If there was a tipping-point, it was the challenging 2009 vintage, when June rains caused the grapes to swell (as in 2019 and this year), followed by the “hyper-concentrated” 2010. While Graetz’ 2010 Testamatta and Colore reds attracted glowing reviews and high scores, the 2009s had a more lukewarm critical reception.

“I was going around the world, from Tromsø to Chicago, and I was tasting these wines with people from restaurants,” Graetz recalls. “They would say: ‘2009? Nice wine. 2010? Incredible vintage! Incredible scores! Now give me two cases of 2009.’

“I thought: ‘We have this completely wrong here. People don’t care about this concentration – they want to pair this wine with food.’ So I got a big smack in the face. I went back to my cellar and said: ‘Guys, we need to change things here.’”

Graetz told his team to stop cutting the shoots of the Sangiovese (a measure designed to boost concentration) – which he says led his agronomist to “freak out” and quit after six years. “Now everywhere in Tuscany, in Italy, there’s this trend of not cutting the shoots, letting the shoots grow. I was looking at the island of Giglio.”

The first wines that, in Graetz’ words, “got the point” in terms of elegance were the 2015s; in 2019, another difficult year brought a further step on the path away from concentration. Then came 2020, first of a trio of hot years.

“So, in 2020, I pushed it even further,” he says. For the first time, Testamatta’s fruit came only from northern slopes – save one high-altitude, windy vineyard at 420m. “When I tasted the wine, I was shocked. How did we manage to make such a wine?”

Testamatta 2020 divided opinion: some high scores, some low. In 2021, some of the lighter wines were removed, some southern slopes came back into the blend. “I was a bit scared by the remarks on the 2020,” Graetz admits. “I thought: ‘Maybe I need to take it easy a bit and take things a bit more slowly.’”
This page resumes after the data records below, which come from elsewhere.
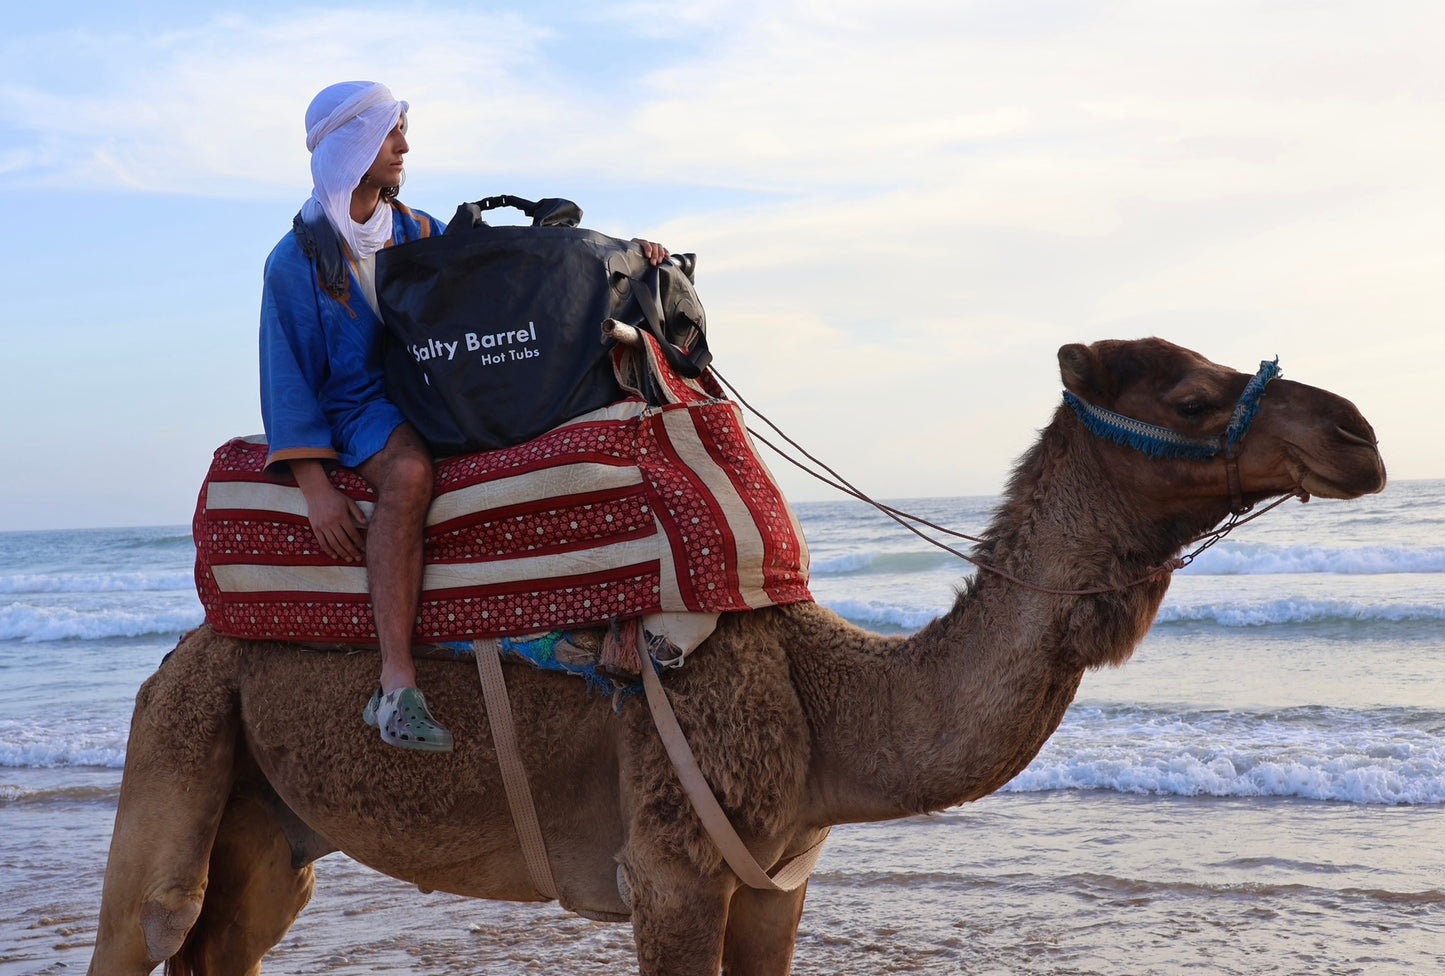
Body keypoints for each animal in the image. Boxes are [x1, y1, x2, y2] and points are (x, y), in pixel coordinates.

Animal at [84, 338, 1381, 976]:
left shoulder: (777, 882)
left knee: (221, 943)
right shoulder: (667, 873)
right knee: (146, 925)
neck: (827, 706)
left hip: (272, 824)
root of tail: (186, 643)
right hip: (178, 735)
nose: (1357, 432)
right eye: (1187, 394)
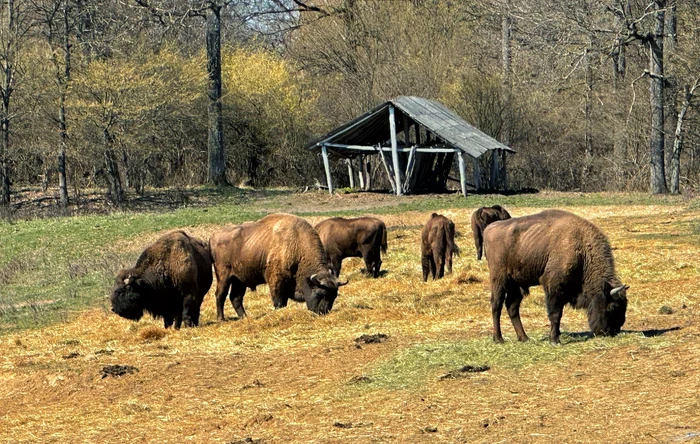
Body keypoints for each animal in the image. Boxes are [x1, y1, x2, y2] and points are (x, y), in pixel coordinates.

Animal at [209, 212, 348, 320]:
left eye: (334, 295)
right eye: (319, 293)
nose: (323, 311)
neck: (297, 245)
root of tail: (213, 237)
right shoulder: (276, 280)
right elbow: (279, 300)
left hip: (239, 280)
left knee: (235, 297)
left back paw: (245, 317)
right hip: (224, 276)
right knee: (220, 295)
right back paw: (221, 319)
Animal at [482, 210, 628, 346]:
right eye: (612, 306)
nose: (613, 331)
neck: (582, 249)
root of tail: (489, 229)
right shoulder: (554, 288)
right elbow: (556, 314)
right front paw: (554, 340)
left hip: (516, 284)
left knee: (512, 307)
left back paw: (524, 338)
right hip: (499, 279)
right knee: (496, 305)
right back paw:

But he hasn’t changed his core philosophy. “To make a structured wine [in 2020, 2021 and 2022] is the easiest thing in the world, because of the heat. It’s much harder to make a transparent, elegant wine … To make a wine that’s 100% from northern slopes, that’s very unique. That’s definitely what’s going to be the future of Testamatta.”

The future of Graetz is also centred, unusually for him, on land he actually owns – an 80-hectare, 600m altitude plot with an “incredible microclimate” that he bought for €360,000 in a deal that also included 10 cows. Ten hectares are already planted, the vines in an amphitheatre looking down on the Graetz HQ in Fiesole, with Florence beyond.

Graetz is planting Sangiovese, but thinks the site has “great potential” for white wines too – which brings us back to Giglio. Here Graetz now owns 4ha of vineyards, and has planted another 6ha. “When I started, there was only one winery on Giglio,” he says. “Now there are 12, so I hope that in a few years there are going to be 58 wineries.

“The vineyards going from zero to 300m from the water, the dry stone terraces – it’s really something special. It’s breathtaking.”

Bibi Graetz has joined forces with Hedonism Wines to create a vault exclusively devoted to his wines at the Mayfair store – housing what is claimed to be the most complete collection of Bibi Graetz wines in London.

Bibi Graetz’ latest top-end releases – Testamatta Bianco 2022, Colore Bianco 2022, Testamatta 2021 and Colore 2021 – are available from wine merchants, via La Place de Bordeaux.